Description of the task: Write the records out again exactly, leaving no images in.

"""

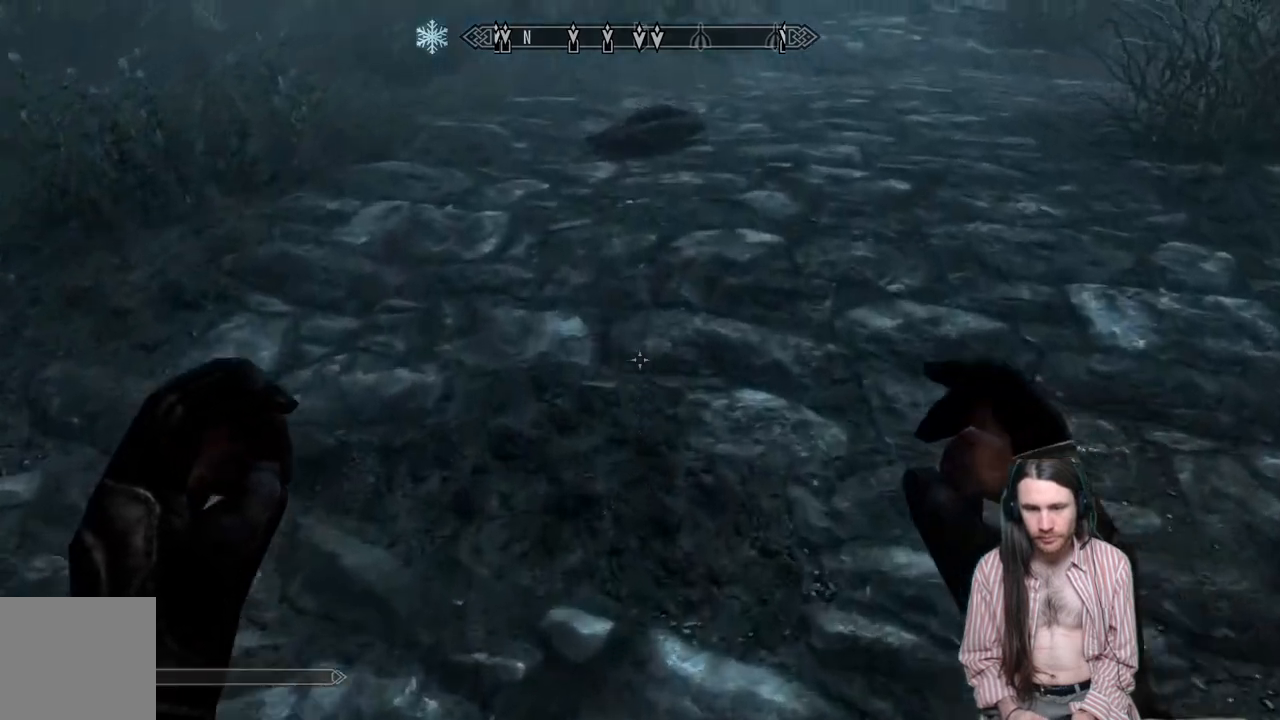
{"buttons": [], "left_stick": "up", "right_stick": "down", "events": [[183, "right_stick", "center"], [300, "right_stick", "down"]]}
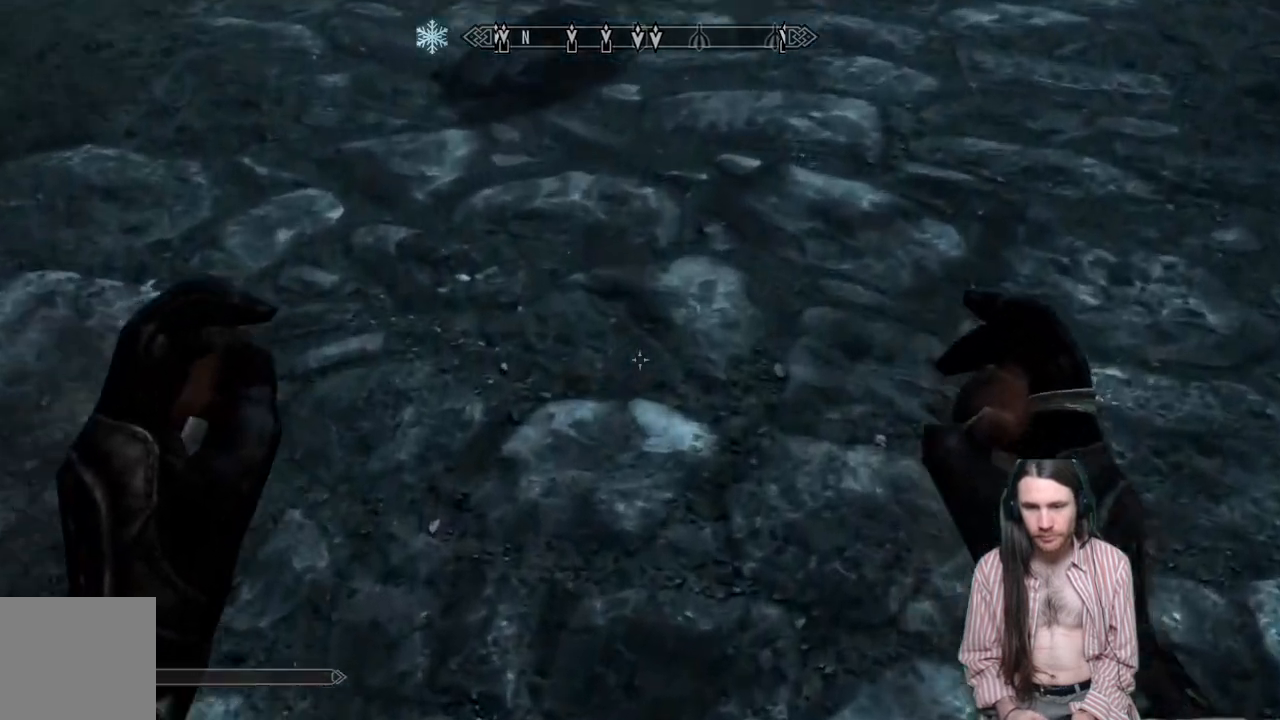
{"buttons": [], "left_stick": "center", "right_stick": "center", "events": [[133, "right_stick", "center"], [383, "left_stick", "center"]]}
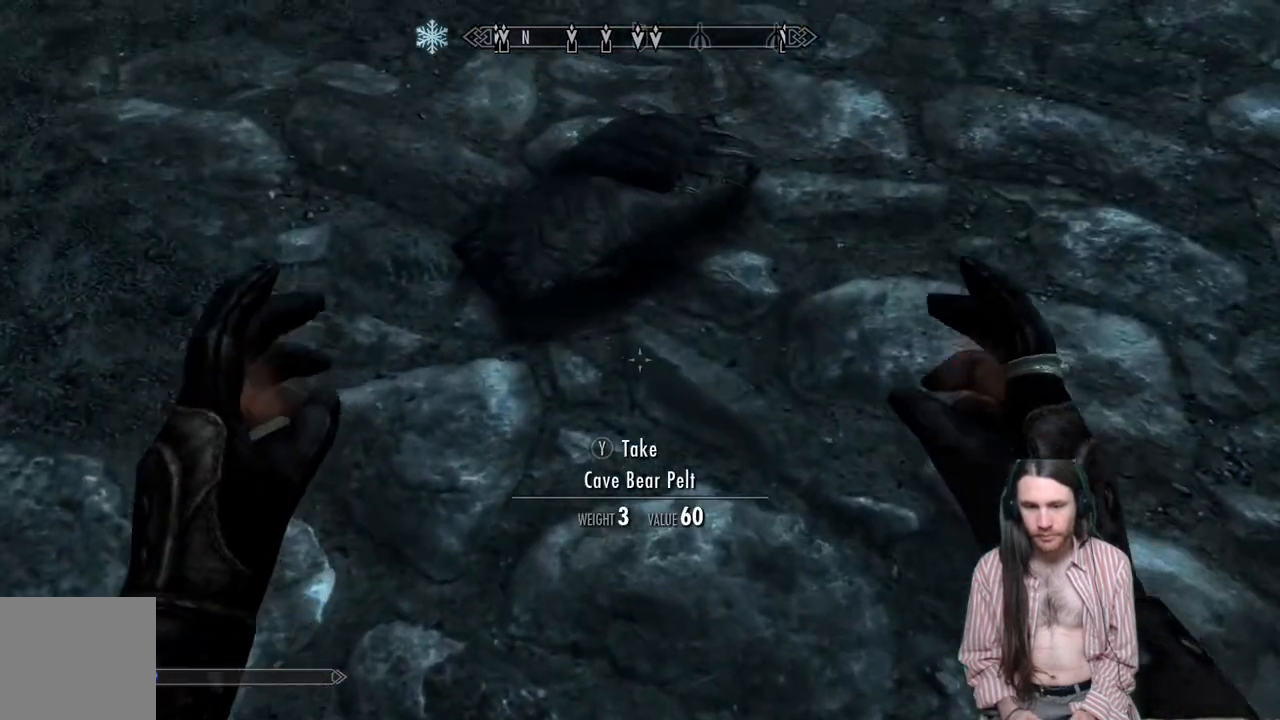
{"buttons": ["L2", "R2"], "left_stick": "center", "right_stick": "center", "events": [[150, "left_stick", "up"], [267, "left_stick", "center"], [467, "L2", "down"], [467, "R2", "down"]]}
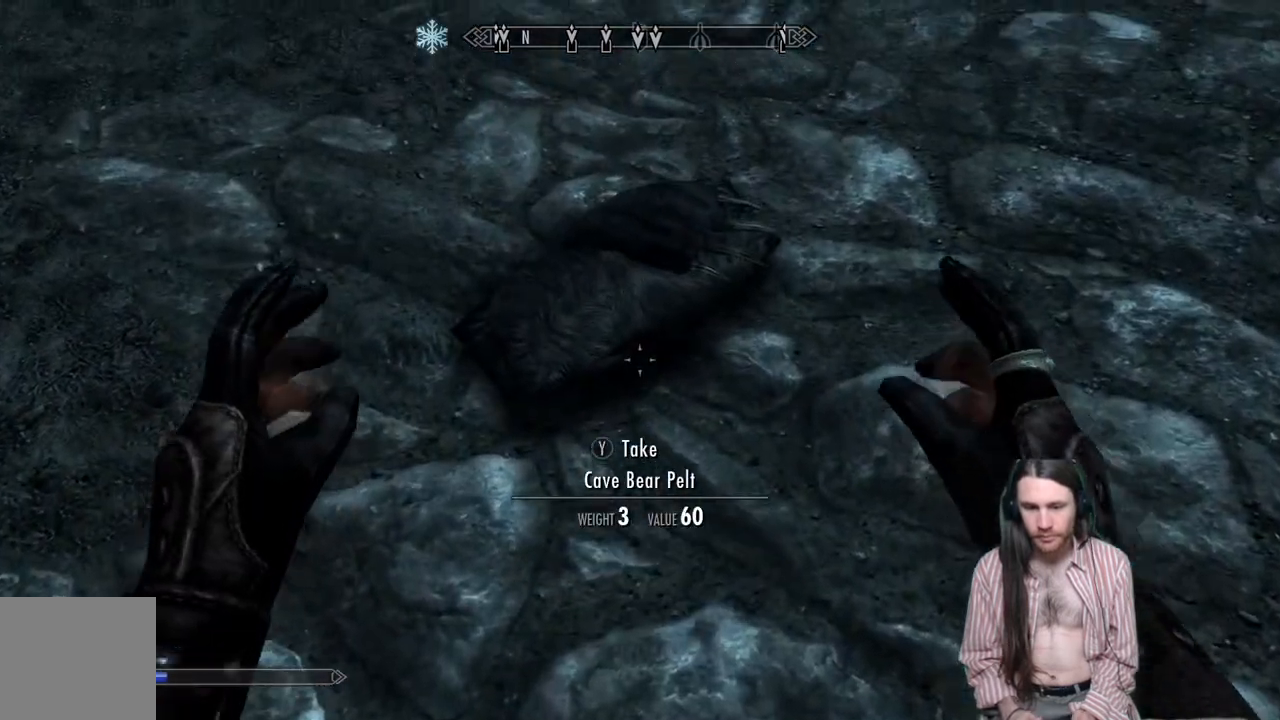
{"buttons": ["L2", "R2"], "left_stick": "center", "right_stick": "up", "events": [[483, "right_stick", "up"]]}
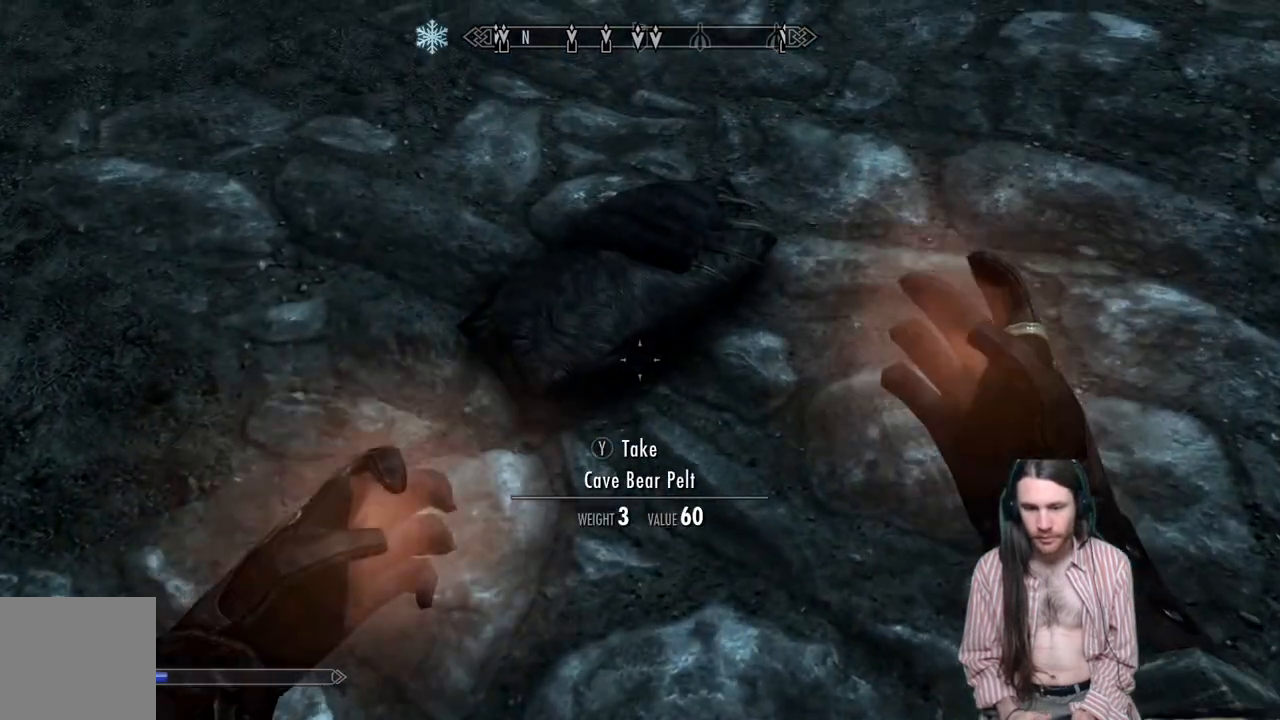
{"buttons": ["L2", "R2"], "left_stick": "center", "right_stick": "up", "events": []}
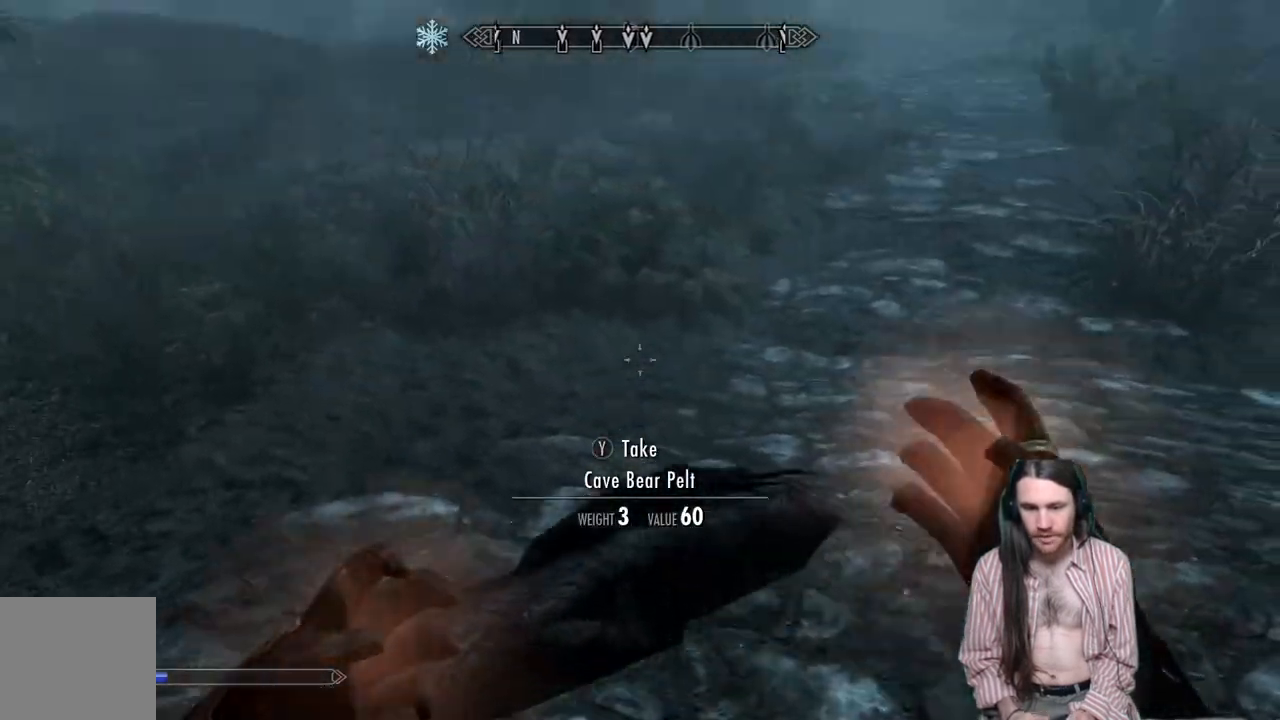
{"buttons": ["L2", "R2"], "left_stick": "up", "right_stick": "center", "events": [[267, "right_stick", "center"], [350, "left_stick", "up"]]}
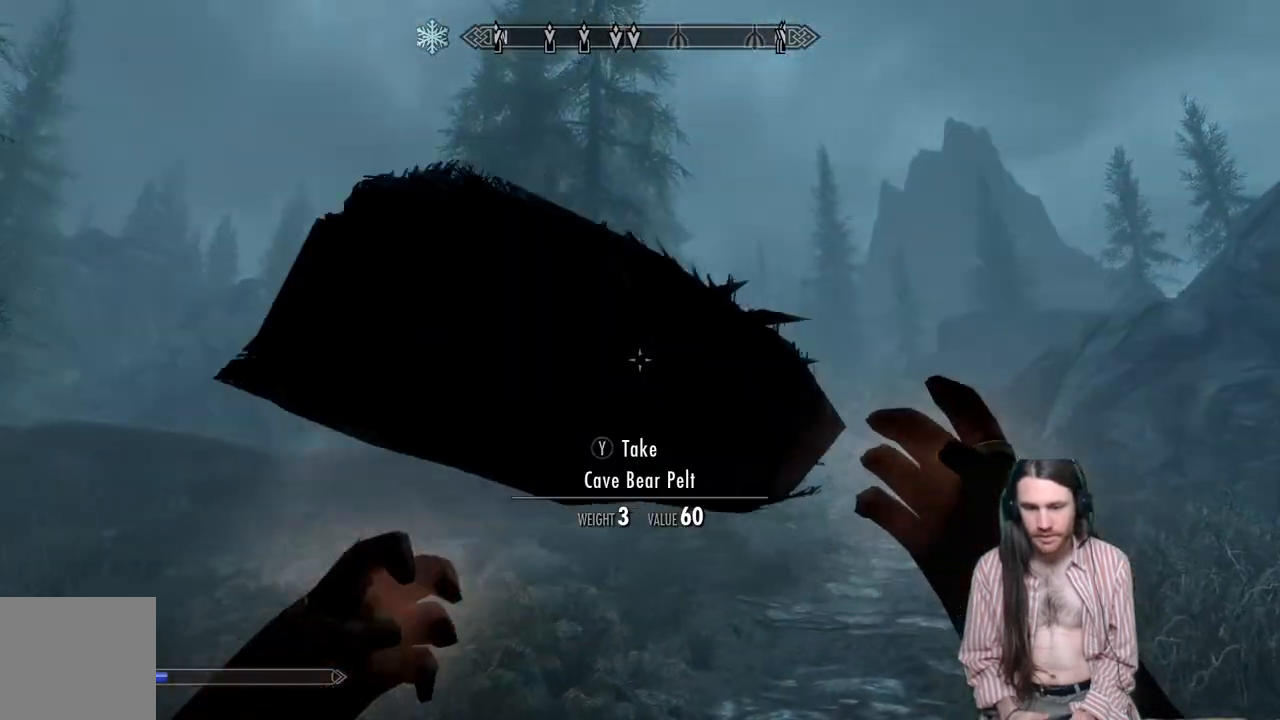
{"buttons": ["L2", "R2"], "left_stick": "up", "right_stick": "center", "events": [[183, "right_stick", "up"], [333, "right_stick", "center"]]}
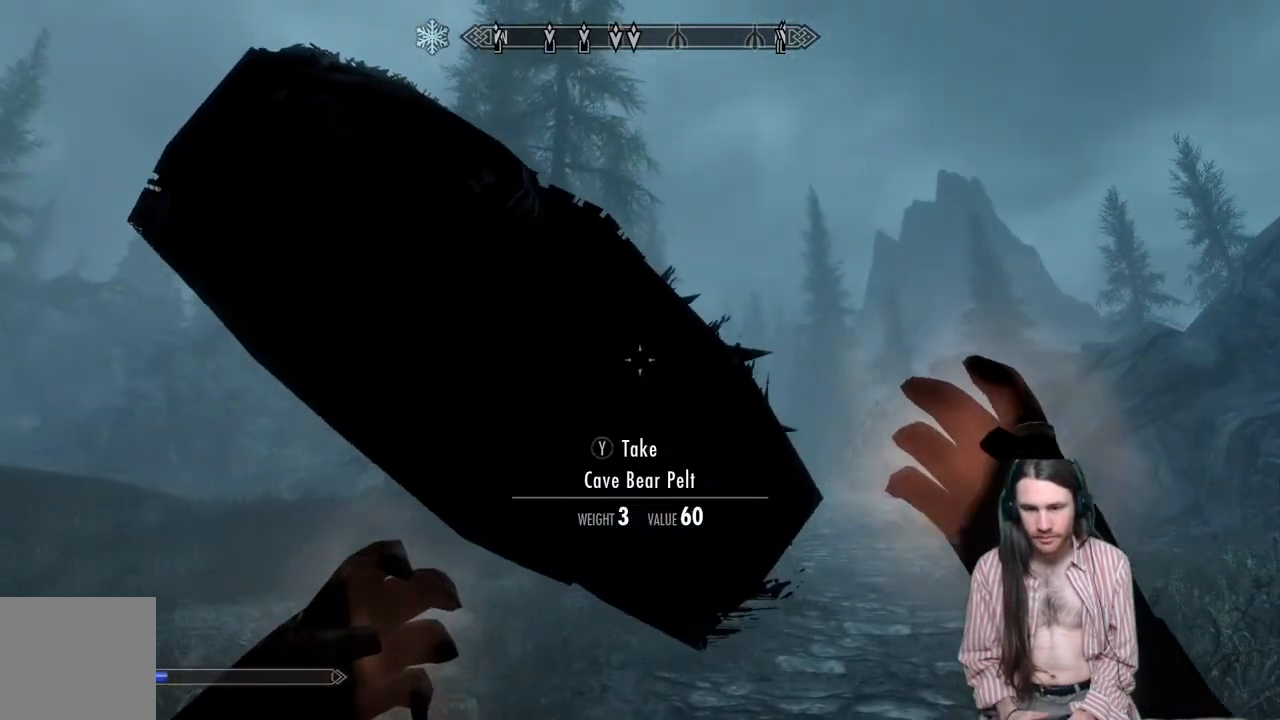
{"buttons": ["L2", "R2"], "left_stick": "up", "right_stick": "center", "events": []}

"""

Expected answer:
{"buttons": [], "left_stick": "up", "right_stick": "down", "events": [[183, "right_stick", "center"], [300, "right_stick", "down"]]}
{"buttons": [], "left_stick": "center", "right_stick": "center", "events": [[133, "right_stick", "center"], [383, "left_stick", "center"]]}
{"buttons": ["L2", "R2"], "left_stick": "center", "right_stick": "center", "events": [[150, "left_stick", "up"], [267, "left_stick", "center"], [467, "L2", "down"], [467, "R2", "down"]]}
{"buttons": ["L2", "R2"], "left_stick": "center", "right_stick": "up", "events": [[483, "right_stick", "up"]]}
{"buttons": ["L2", "R2"], "left_stick": "center", "right_stick": "up", "events": []}
{"buttons": ["L2", "R2"], "left_stick": "up", "right_stick": "center", "events": [[267, "right_stick", "center"], [350, "left_stick", "up"]]}
{"buttons": ["L2", "R2"], "left_stick": "up", "right_stick": "center", "events": [[183, "right_stick", "up"], [333, "right_stick", "center"]]}
{"buttons": ["L2", "R2"], "left_stick": "up", "right_stick": "center", "events": []}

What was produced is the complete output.